Ron Paul’s ascent over the past few weeks has been thrilling. Everything from his willingness to tackle issues that no one else will, to the fact that he actually answers questions is deeply impressive. He has gotten further than anyone expected, and after his performance in last week’s debates even the media is going to have to start taking him seriously.
This means that we are going to hear a lot on racism.
It will be tempting to just call it a smear, but that is not what it is. My own research has made it clear that Paul and his campaign need to address this issue. They need to address it very well if Paul is going to retain skeptical voters. There are some very disturbing places on the internet. I won’t dignify them with a link. Trust me when I say, however, that to the extent that there is a white supremacist vote, Paul owns it. No big deal, right? As the Republican most likely to beat the black guy, he was probably going to have that anyway.
Unfortunately, there is a lot more. From 1987 to 2001 a series of newsletters were published in Ron Paul’s name. James Kirchick of the New Republic and the Weekly Standard tracked down some of the older newsletters.
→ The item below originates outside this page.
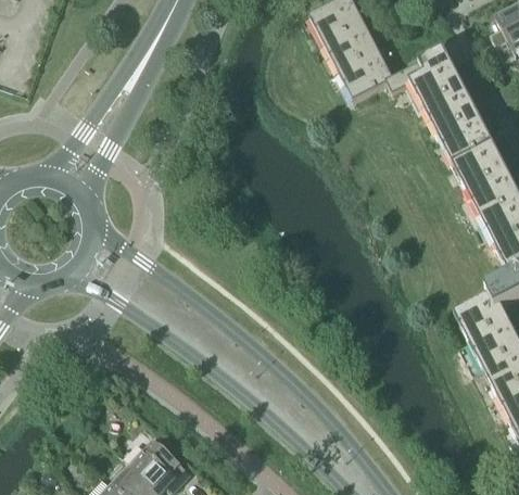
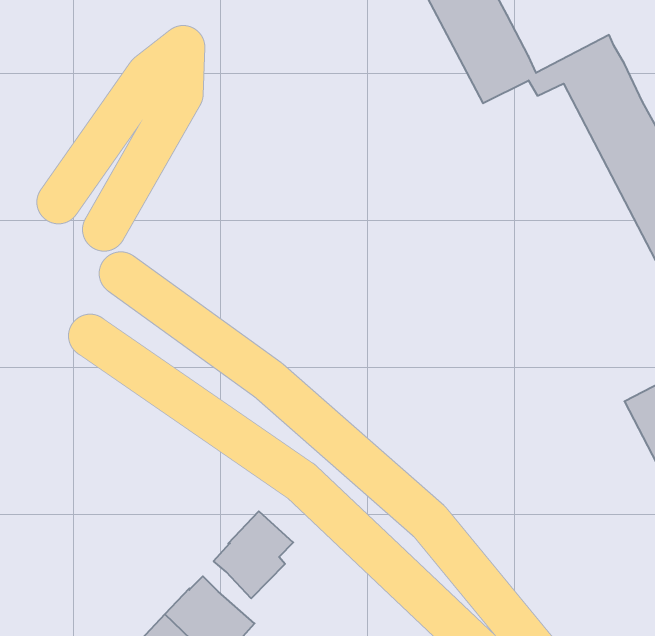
building: none -> [214,511,293,598]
He has highlighted language from these articles that can only be described as racist. Not that kind of icky feeling you get when old white dudes talk about race, but flat-out, old-school racist filth. The links above contain the details.
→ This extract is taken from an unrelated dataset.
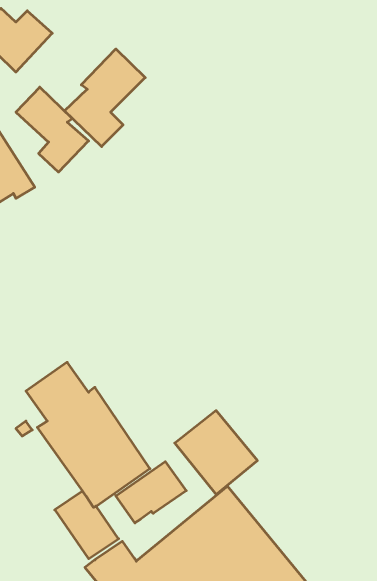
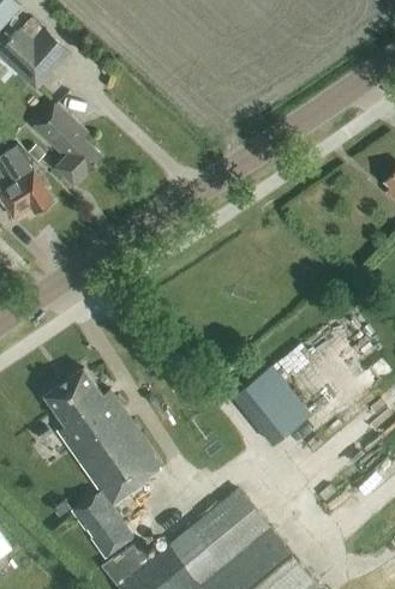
building: [64,49,145,147] -> none
building: [175,411,257,494] -> [232,366,311,446]
building: [116,462,186,523] -> none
For the past decade Paul has denied writing the newsletters. He has also apologized for them and accepted moral responsibility for allowing the newsletters go out under his name. This is a good start, but it is not enough. This history has the potential to hurt Ron Paul, but more importantly the cause of liberty he supports so well. Paul and his campaign have to address these issues, and address them well. Where might they start?
One place might be historical context. The majority of the statements pointed to in Kirchick’s article were from the late 80′s and early 90′s, most of 20 years ago. George Bush the 1st famously won the 1988 election with the “Willie Horton” ad. It essentially accuses the Democratic candidate of being in league with black rapists. The Republicans won by using language that was only slightly more veiled than that used in Paul’s newsletters. Paul was far out on the fringes back then, where more extreme rhetoric was seen as acceptable. This explanation adds to understanding, but does not excuse.
The only argument that might work for me is the following: The policies and platform that he is running on are better for people of color than those of any other major party candidate, including Obama. He is the only major party candidate against the drug war. The vast majority of those victimized by our drug laws are low-income minorities. He is the only major party candidate that supports a less vigorous US military. This would help the disproportionate number of low-income folks of color that fight and die for our country, and would also mean we bomb less brown people.
The high degree of media scrutiny the newsletters are about to receive is a good thing. This dirty laundry needs a good, early airing. If the Paul candidacy survives, it will be a much stronger one.
Update Jan 8th, 2012 by Stephen VanDyke: Told you it was futile, ha.